## Given problem
Please pick out every line in the listing below that contains the word "watch" and copy each one. Case counts, so a different capitalization doesn't match.

--- Supplied information ---

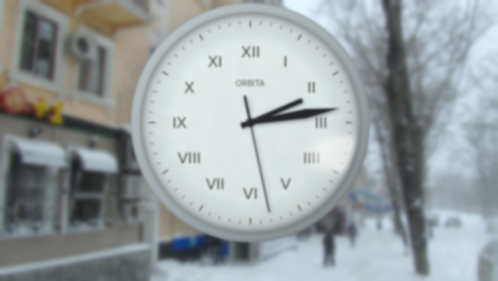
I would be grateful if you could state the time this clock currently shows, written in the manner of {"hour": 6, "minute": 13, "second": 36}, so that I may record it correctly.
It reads {"hour": 2, "minute": 13, "second": 28}
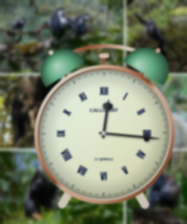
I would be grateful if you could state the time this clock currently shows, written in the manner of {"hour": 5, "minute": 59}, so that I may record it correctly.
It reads {"hour": 12, "minute": 16}
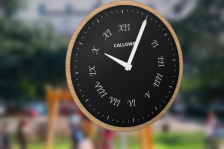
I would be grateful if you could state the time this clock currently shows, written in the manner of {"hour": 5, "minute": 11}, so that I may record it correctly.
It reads {"hour": 10, "minute": 5}
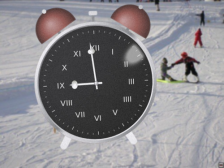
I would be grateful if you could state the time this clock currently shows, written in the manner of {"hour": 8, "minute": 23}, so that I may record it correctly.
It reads {"hour": 8, "minute": 59}
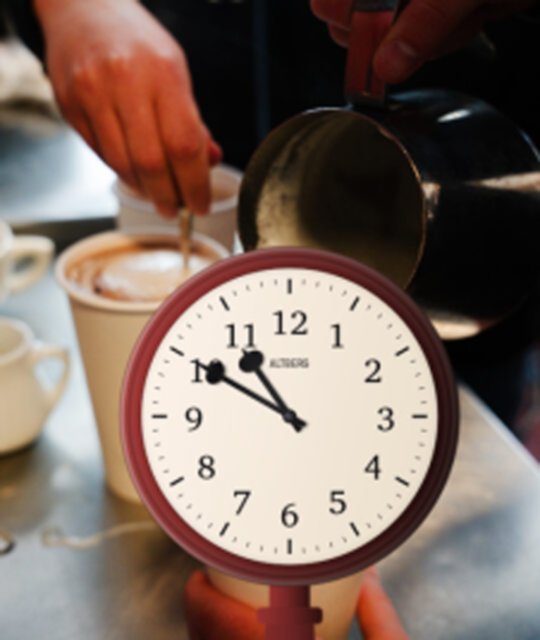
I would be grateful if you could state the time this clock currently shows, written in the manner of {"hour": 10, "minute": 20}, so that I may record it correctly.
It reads {"hour": 10, "minute": 50}
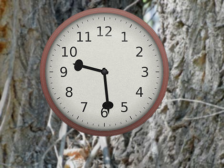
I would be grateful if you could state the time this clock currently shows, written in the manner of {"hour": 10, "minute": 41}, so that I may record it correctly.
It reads {"hour": 9, "minute": 29}
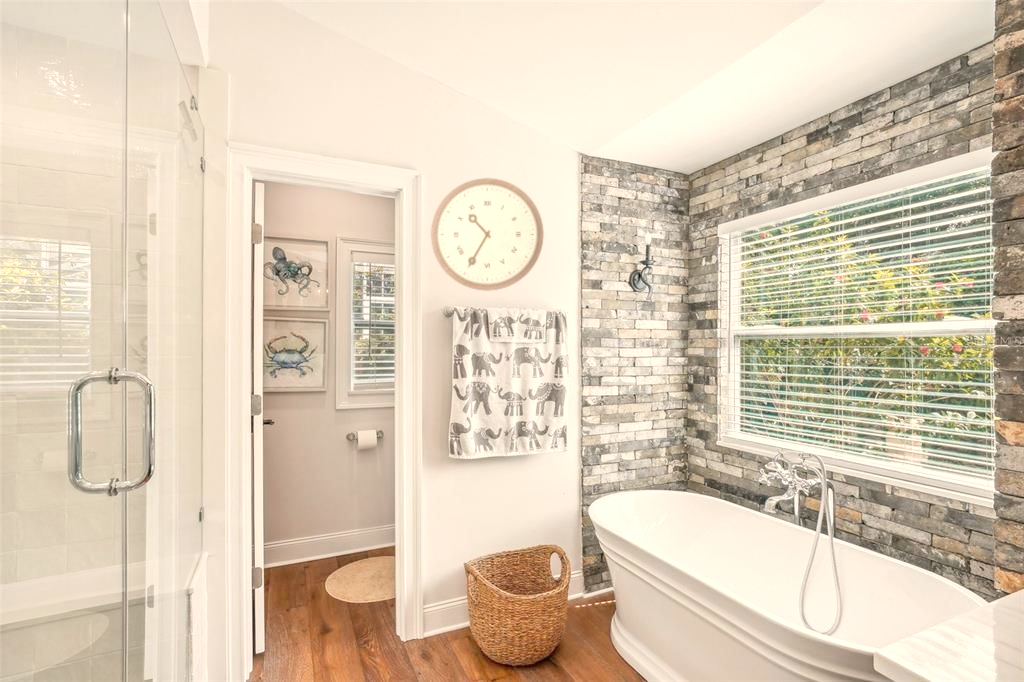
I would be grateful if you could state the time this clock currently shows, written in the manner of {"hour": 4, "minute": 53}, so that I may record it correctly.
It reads {"hour": 10, "minute": 35}
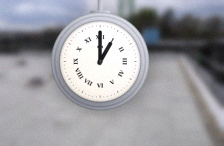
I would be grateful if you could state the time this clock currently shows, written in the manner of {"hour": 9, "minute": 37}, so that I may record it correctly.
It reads {"hour": 1, "minute": 0}
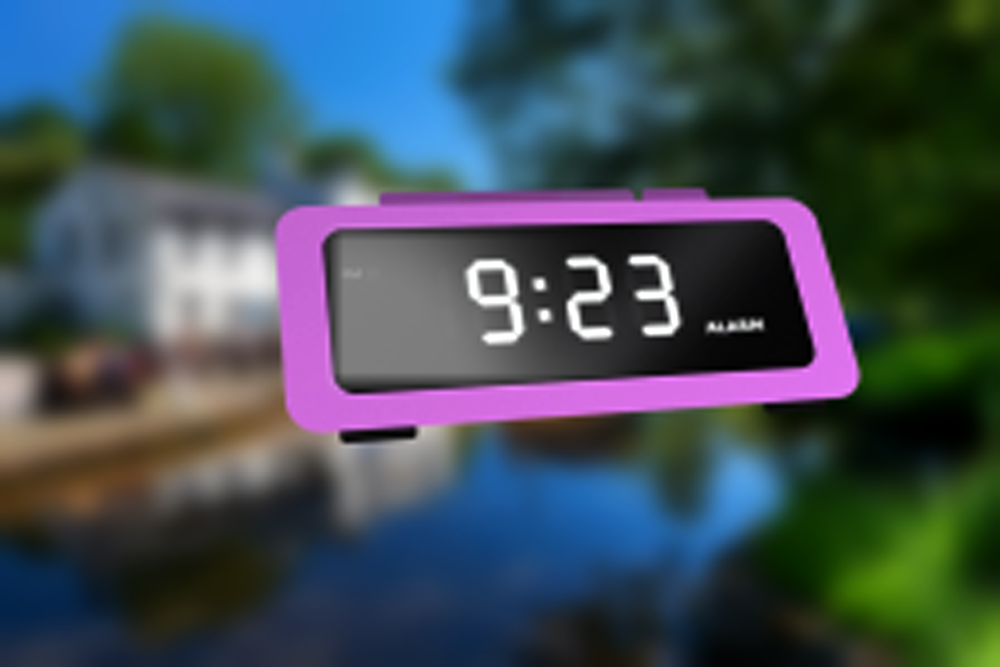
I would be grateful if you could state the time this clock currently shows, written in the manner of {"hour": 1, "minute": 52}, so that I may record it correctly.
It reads {"hour": 9, "minute": 23}
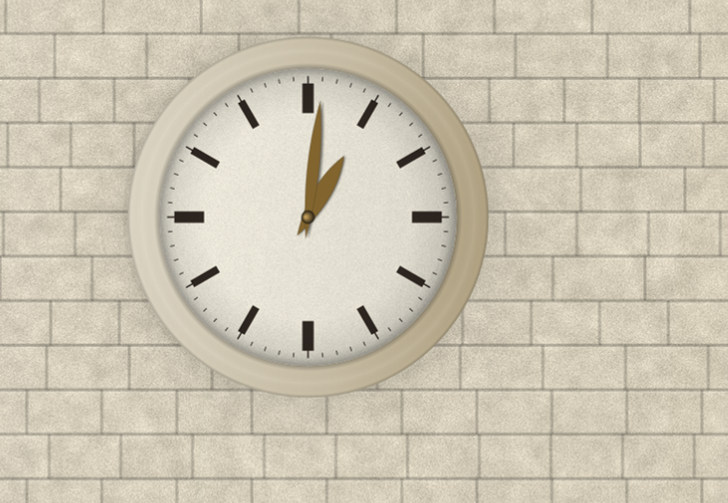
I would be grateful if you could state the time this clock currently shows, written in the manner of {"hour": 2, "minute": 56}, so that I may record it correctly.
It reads {"hour": 1, "minute": 1}
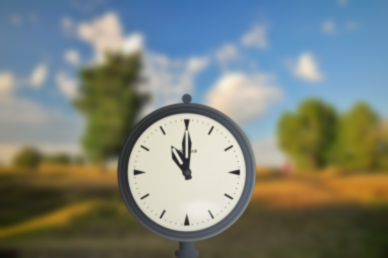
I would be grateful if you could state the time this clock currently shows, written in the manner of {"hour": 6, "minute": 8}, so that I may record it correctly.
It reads {"hour": 11, "minute": 0}
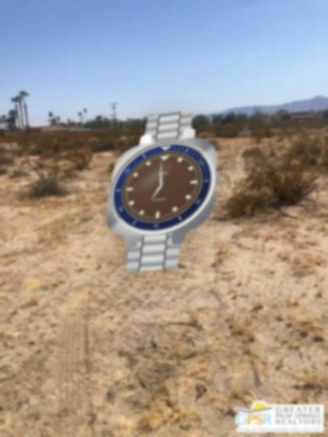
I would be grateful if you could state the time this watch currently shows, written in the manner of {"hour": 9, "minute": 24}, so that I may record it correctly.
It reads {"hour": 6, "minute": 59}
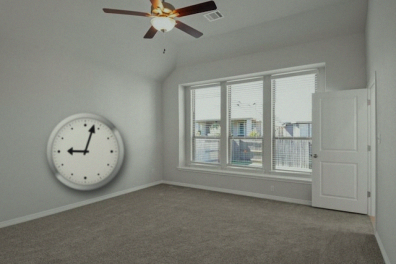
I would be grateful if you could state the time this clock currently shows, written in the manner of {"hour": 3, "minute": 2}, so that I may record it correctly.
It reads {"hour": 9, "minute": 3}
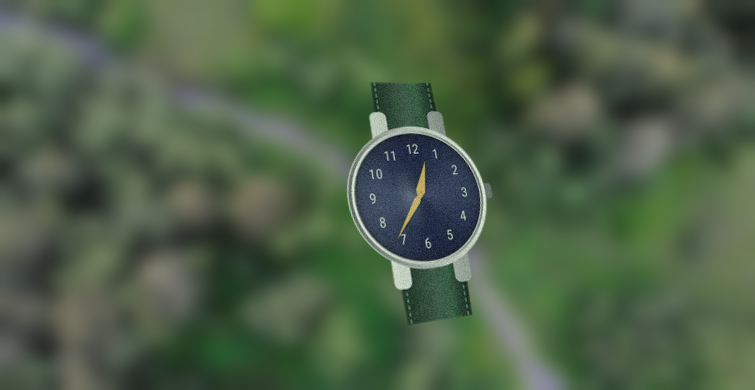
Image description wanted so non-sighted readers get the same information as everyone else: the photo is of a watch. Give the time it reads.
12:36
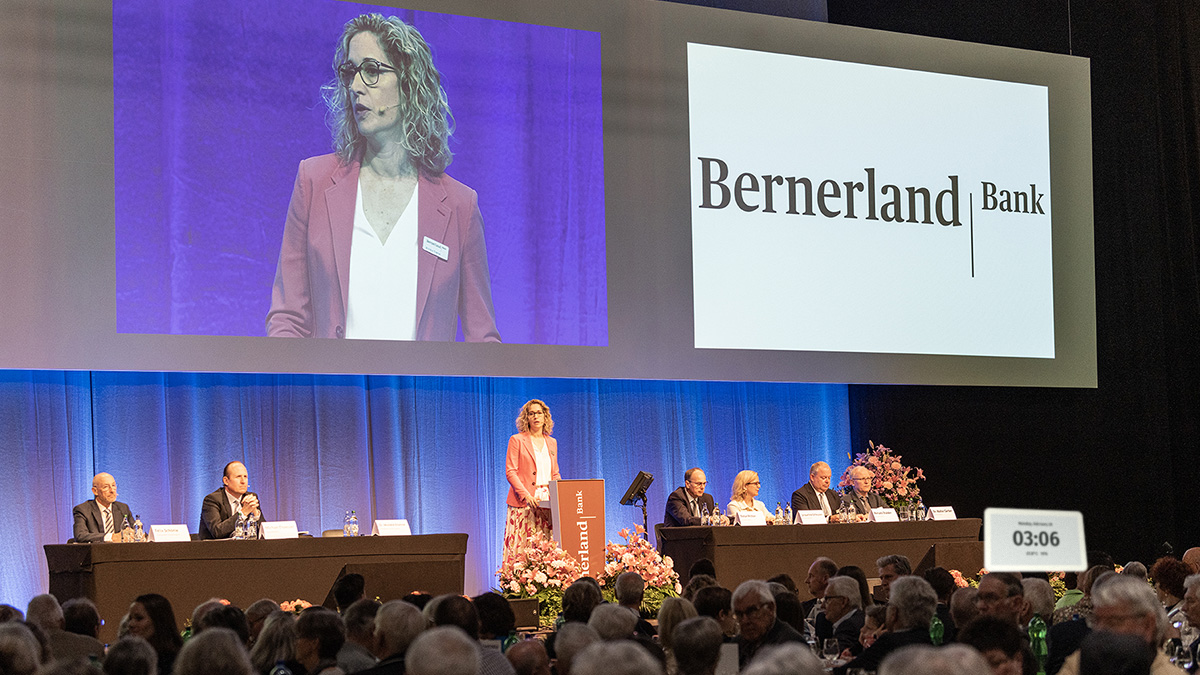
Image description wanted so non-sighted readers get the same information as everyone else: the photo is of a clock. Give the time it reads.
3:06
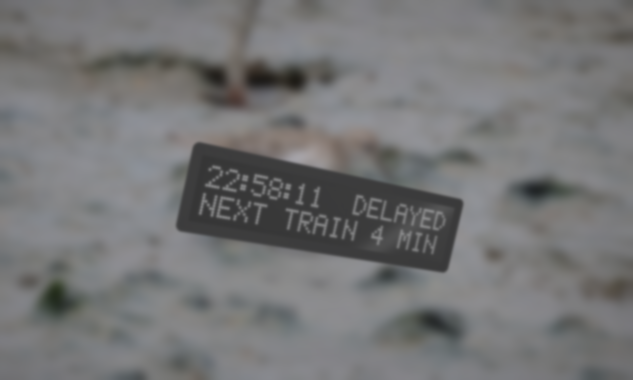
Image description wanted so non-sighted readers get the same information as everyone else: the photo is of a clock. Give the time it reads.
22:58:11
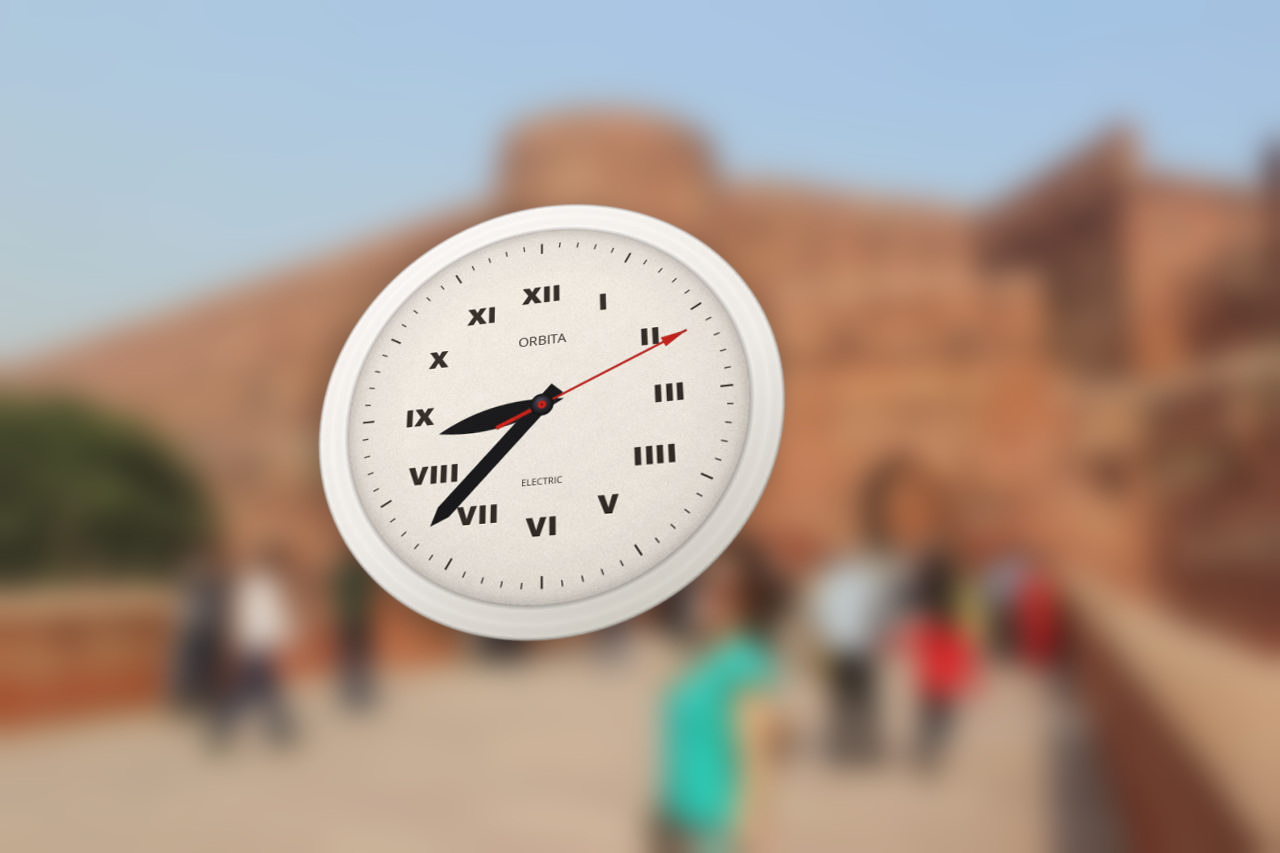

---

## Result for this task
I would be grateful if you could state the time this watch currently shows, written in the manner of {"hour": 9, "minute": 24}, so that I may record it correctly.
Image description wanted so non-sighted readers get the same information as everyone else: the photo is of a watch. Give the time it reads.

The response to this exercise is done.